→ Task brief
Pick out each line of the records in which the word "buttons" appears.

Extracted data entries
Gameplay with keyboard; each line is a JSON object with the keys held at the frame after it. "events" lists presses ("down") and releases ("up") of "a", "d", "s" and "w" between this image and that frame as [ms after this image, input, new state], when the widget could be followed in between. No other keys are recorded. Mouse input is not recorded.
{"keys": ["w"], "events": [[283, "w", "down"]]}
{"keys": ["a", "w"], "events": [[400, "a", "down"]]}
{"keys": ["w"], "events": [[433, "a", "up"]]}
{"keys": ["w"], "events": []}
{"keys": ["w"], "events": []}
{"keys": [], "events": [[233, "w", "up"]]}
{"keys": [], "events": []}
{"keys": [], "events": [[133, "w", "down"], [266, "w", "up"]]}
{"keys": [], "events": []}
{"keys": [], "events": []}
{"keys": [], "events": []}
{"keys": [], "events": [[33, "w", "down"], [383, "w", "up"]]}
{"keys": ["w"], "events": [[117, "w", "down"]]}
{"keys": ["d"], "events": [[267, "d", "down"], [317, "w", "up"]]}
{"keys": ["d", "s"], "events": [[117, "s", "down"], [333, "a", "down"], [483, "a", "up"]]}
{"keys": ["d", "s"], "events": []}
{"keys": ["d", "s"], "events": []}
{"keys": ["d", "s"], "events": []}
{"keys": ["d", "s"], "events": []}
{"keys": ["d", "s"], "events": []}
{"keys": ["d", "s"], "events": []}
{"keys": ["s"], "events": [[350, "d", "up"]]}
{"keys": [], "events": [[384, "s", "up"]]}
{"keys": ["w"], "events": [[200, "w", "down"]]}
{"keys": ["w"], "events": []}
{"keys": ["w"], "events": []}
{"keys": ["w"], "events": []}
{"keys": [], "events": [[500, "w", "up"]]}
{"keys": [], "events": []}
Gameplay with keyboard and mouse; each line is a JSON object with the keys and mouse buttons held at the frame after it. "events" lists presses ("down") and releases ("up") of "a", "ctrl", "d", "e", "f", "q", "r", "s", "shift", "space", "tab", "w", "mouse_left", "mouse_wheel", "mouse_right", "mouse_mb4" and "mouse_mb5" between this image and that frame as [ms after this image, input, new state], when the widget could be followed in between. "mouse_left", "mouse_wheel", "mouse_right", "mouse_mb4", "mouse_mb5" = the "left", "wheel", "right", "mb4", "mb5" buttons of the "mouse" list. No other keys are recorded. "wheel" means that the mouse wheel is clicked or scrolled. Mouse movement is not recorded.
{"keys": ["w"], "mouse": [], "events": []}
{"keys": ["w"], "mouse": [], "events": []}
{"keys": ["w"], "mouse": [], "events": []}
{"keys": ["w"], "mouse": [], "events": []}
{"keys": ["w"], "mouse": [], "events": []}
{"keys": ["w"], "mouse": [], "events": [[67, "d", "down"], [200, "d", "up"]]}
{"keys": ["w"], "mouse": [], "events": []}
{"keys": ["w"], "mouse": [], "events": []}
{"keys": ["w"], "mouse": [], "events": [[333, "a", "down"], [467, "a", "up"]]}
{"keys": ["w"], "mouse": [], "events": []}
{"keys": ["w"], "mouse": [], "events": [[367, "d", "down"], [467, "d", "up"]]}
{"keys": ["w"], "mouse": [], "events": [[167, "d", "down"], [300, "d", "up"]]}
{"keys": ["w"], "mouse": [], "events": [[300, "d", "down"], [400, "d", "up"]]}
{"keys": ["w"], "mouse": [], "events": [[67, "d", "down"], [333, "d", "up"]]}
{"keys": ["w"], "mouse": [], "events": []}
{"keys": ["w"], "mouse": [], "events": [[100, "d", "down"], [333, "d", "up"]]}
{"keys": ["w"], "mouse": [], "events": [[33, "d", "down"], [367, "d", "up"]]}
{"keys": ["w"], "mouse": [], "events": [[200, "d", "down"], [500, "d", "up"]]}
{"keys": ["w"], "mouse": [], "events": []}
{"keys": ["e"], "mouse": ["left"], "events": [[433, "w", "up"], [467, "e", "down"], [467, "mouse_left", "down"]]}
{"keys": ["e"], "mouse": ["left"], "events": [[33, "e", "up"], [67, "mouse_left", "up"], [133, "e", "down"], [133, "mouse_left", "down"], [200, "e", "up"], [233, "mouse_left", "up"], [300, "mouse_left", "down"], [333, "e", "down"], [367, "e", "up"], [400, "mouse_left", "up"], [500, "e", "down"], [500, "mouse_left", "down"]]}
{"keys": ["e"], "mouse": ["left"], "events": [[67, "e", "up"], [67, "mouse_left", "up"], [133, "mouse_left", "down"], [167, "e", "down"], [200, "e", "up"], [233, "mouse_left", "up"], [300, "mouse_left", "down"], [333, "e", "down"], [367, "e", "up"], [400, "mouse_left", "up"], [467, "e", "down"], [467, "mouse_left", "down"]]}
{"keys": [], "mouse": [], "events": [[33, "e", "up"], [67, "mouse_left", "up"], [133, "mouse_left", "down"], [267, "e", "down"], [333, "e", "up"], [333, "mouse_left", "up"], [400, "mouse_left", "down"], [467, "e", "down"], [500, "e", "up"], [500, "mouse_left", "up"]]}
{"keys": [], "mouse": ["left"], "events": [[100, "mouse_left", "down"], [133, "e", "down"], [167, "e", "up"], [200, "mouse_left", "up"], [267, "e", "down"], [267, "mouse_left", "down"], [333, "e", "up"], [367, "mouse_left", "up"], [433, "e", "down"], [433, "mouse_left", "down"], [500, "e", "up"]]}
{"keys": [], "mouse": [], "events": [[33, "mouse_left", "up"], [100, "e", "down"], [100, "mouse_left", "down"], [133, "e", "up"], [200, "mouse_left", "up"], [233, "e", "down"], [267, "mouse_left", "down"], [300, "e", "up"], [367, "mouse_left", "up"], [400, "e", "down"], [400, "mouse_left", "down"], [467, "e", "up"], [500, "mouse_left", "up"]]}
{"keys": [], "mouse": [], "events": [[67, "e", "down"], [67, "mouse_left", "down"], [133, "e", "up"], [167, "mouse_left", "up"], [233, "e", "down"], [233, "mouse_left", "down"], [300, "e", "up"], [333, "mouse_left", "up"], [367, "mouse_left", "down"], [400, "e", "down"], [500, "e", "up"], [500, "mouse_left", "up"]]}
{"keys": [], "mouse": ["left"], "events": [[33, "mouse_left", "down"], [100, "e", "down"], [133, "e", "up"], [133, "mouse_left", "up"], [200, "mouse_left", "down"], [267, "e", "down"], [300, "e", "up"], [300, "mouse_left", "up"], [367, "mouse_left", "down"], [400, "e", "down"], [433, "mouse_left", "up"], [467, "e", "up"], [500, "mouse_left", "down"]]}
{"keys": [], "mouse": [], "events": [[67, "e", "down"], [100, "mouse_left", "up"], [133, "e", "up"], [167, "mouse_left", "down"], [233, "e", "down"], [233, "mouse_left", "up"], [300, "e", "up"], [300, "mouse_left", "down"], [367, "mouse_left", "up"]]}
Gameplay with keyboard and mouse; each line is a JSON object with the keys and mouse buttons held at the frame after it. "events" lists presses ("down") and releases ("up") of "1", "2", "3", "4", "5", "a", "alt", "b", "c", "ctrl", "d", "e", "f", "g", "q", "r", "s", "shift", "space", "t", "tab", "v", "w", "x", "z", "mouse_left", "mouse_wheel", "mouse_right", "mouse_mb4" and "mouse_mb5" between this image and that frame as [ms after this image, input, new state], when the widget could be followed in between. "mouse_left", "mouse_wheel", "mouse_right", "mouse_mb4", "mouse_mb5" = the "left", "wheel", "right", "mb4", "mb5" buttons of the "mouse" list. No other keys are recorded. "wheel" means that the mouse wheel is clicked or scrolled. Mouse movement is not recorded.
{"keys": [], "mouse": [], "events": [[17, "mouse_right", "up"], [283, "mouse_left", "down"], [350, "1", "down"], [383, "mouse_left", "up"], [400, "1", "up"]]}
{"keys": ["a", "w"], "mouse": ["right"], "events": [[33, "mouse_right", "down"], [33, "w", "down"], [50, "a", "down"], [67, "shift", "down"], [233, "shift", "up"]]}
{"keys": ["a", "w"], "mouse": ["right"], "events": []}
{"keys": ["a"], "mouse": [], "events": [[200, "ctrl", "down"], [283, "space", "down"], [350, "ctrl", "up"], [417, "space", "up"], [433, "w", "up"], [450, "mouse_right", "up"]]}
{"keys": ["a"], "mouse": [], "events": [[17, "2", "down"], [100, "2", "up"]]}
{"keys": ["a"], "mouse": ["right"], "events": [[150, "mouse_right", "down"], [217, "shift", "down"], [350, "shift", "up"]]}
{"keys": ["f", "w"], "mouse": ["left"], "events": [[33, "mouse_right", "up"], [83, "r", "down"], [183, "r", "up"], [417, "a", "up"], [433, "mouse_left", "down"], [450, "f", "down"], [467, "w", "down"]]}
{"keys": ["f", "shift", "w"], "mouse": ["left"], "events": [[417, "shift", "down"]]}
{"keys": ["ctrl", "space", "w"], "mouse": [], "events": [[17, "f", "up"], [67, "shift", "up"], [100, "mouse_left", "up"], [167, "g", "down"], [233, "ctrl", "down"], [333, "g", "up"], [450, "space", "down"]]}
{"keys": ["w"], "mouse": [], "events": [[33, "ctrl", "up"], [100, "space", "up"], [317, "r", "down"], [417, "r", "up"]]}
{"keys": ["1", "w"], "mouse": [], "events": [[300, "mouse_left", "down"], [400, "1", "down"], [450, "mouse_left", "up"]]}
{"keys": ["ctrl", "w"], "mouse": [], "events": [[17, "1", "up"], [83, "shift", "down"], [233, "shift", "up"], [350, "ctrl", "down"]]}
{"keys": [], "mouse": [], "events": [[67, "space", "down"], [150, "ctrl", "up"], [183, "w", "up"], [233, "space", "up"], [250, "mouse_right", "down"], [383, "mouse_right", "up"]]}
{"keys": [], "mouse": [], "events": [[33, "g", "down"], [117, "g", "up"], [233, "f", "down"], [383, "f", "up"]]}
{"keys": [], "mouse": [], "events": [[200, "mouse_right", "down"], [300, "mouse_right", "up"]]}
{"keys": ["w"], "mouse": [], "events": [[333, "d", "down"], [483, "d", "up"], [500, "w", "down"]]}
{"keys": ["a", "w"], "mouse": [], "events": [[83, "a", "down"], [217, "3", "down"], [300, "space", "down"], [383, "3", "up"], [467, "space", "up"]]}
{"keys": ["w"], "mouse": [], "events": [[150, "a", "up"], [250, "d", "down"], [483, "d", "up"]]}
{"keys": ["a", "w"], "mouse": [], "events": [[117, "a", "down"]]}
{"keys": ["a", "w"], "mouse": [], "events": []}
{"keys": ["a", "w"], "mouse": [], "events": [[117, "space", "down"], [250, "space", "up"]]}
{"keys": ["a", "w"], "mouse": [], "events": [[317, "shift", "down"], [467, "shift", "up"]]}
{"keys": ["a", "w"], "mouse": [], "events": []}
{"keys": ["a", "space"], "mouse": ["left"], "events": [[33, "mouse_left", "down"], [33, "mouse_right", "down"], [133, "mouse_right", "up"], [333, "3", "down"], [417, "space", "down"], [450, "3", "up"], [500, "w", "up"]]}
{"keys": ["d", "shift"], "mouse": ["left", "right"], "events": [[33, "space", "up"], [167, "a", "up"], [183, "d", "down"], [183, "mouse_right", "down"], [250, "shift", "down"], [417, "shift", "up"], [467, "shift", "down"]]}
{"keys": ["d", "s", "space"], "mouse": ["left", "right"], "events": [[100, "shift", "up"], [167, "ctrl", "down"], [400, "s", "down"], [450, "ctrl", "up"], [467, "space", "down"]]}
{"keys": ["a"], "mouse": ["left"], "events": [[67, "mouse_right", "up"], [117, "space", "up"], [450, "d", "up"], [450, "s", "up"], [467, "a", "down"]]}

→ Exercise response
Gameplay with keyboard and mouse; each line is a JSON object with the keys and mouse buttons held at the frame after it. "events" lists presses ("down") and releases ("up") of "a", "ctrl", "d", "e", "f", "q", "r", "s", "shift", "space", "tab", "w", "mouse_left", "mouse_wheel", "mouse_right", "mouse_mb4" and "mouse_mb5" between this image and that frame as [ms after this image, input, new state], when the widget could be followed in between. "mouse_left", "mouse_wheel", "mouse_right", "mouse_mb4", "mouse_mb5" = the "left", "wheel", "right", "mb4", "mb5" buttons of the "mouse" list. No other keys are recorded. "wheel" means that the mouse wheel is clicked or scrolled. Mouse movement is not recorded.
Gameplay with keyboard and mouse; each line is a JSON object with the keys and mouse buttons held at the frame after it. "events" lists presses ("down") and releases ("up") of "1", "2", "3", "4", "5", "a", "alt", "b", "c", "ctrl", "d", "e", "f", "g", "q", "r", "s", "shift", "space", "t", "tab", "v", "w", "x", "z", "mouse_left", "mouse_wheel", "mouse_right", "mouse_mb4" and "mouse_mb5" between this image and that frame as [ms after this image, input, new state], when the widget could be followed in between. "mouse_left", "mouse_wheel", "mouse_right", "mouse_mb4", "mouse_mb5" = the "left", "wheel", "right", "mb4", "mb5" buttons of the "mouse" list. No other keys are recorded. "wheel" means that the mouse wheel is clicked or scrolled. Mouse movement is not recorded.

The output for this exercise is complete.